With the help of ESA’s CHEOPS mission, a team led by James Jenkins of the University of Diego Portales in Santiago de Chile has tracked down the exoplanet LTT9779 b. According to the journal Astronomy & Astrophysics, it reflects 80 per cent of the light from its star, making it the strongest known “mirror” of the universe.
The exoplanet also belongs to the class of ultra-hot Neptunes. The reason for its extreme reflectivity is that it is surrounded by clouds of compounds of heavy elements, known in astronomy as metals. These reflective clouds consist largely of silicate mixed with oxides of elements such as calcium and titanium.
The extremely high albedo of LTT9779 b amazed the team, because the side of the planet facing the star is about 2000 Celsius hot.
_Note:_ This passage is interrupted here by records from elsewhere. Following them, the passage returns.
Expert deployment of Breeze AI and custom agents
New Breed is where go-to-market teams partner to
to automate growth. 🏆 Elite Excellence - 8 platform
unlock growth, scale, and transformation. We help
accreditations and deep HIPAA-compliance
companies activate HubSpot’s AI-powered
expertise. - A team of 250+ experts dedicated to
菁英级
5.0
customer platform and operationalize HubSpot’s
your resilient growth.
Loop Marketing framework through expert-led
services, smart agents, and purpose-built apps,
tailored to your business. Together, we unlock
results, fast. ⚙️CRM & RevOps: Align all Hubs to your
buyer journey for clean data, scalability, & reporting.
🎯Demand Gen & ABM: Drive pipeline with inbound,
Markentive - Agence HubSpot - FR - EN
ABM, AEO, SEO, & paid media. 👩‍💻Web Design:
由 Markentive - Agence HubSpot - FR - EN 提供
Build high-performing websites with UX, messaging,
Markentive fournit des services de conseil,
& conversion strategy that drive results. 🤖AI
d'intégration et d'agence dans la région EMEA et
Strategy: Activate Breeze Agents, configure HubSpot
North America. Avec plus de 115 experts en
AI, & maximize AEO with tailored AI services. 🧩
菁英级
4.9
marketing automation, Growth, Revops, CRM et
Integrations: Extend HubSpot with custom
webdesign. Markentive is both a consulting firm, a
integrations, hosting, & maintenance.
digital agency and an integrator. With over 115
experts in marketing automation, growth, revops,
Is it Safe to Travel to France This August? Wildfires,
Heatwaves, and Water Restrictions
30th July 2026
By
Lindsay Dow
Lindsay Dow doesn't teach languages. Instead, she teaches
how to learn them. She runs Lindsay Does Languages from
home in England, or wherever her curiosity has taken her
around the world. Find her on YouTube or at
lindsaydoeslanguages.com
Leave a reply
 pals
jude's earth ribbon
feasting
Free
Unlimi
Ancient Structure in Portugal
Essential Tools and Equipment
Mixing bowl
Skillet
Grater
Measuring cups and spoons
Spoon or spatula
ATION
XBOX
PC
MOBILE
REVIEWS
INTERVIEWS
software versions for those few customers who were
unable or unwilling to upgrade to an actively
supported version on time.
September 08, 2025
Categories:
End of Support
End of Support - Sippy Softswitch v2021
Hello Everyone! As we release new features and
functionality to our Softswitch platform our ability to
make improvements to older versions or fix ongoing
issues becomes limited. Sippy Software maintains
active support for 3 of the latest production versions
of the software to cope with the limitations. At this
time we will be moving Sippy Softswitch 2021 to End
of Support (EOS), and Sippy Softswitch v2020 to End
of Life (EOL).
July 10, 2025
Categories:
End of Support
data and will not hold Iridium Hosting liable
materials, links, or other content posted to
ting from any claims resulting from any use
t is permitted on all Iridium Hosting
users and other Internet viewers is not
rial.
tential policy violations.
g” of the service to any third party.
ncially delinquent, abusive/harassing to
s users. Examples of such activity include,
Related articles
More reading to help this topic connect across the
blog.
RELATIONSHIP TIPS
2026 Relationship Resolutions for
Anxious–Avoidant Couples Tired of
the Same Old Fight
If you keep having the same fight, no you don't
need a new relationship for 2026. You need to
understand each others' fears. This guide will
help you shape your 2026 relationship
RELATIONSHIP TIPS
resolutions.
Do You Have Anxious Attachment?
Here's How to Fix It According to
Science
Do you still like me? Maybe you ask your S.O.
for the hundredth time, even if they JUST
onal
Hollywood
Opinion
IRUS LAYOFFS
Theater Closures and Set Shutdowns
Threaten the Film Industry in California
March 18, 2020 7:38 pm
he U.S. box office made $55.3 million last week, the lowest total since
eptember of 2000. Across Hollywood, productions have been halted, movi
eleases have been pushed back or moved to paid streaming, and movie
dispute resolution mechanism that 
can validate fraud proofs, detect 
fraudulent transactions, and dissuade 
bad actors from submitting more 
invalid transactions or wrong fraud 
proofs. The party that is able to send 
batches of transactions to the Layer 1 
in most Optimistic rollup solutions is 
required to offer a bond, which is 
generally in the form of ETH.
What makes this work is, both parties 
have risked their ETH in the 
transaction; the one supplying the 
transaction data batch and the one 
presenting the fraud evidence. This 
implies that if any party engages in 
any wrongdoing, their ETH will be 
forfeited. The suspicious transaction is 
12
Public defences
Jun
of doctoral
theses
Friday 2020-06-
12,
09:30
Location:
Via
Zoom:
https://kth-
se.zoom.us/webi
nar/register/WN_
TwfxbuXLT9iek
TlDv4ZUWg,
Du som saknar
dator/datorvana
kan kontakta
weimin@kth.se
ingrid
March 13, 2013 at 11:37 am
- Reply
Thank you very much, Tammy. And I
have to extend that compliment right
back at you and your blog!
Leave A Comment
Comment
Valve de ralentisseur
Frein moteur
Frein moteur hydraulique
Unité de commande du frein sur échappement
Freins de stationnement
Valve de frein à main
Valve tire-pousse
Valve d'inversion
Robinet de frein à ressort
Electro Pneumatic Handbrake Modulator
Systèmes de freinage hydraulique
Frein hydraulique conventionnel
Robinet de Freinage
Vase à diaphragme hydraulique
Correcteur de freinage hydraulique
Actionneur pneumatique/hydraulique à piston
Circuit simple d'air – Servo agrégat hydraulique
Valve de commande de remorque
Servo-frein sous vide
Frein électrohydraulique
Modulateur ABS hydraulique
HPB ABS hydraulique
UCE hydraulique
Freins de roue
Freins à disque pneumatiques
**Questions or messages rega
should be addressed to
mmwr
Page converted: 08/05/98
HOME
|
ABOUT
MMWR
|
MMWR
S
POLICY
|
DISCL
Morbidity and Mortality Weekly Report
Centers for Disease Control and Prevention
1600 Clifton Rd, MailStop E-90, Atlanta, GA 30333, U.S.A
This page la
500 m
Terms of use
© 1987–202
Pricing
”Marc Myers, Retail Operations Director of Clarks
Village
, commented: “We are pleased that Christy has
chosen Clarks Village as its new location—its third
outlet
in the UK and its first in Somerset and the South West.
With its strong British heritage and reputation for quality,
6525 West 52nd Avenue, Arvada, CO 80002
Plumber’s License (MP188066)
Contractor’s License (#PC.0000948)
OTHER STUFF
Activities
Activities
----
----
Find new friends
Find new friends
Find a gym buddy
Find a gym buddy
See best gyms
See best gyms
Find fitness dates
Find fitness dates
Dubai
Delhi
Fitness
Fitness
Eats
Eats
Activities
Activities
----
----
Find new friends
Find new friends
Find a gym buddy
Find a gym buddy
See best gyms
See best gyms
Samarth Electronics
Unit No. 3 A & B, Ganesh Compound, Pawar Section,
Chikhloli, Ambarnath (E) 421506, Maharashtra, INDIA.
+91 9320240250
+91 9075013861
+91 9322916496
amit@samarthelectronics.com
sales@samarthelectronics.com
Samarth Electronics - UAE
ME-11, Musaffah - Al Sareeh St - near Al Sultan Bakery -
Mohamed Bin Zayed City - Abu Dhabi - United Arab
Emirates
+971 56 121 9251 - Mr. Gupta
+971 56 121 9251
Any value above 100 degrees Celsius is too hot for the formation of water vapour clouds, but the atmospheric temperature of this planet should be too hot even for clouds of metal or glass.
LTT9779 b can form metallic clouds despite great heat because the atmosphere is heavily saturated with silicate and metal vapours. The working group calculated that the planet must contain at least 400 times as many heavy elements as the Sun for silicate clouds to condense.
In addition to the high albedo, it surprised the working group that the exoplanet exists at all. So far, no other ultra-hot Neptune of this size and mass is known to orbit so close to its star. It exists in a region also known as the “hot Neptune desert”. LTT9779 b has a radius 4.7 times that of Earth and its year lasts only 19 hours.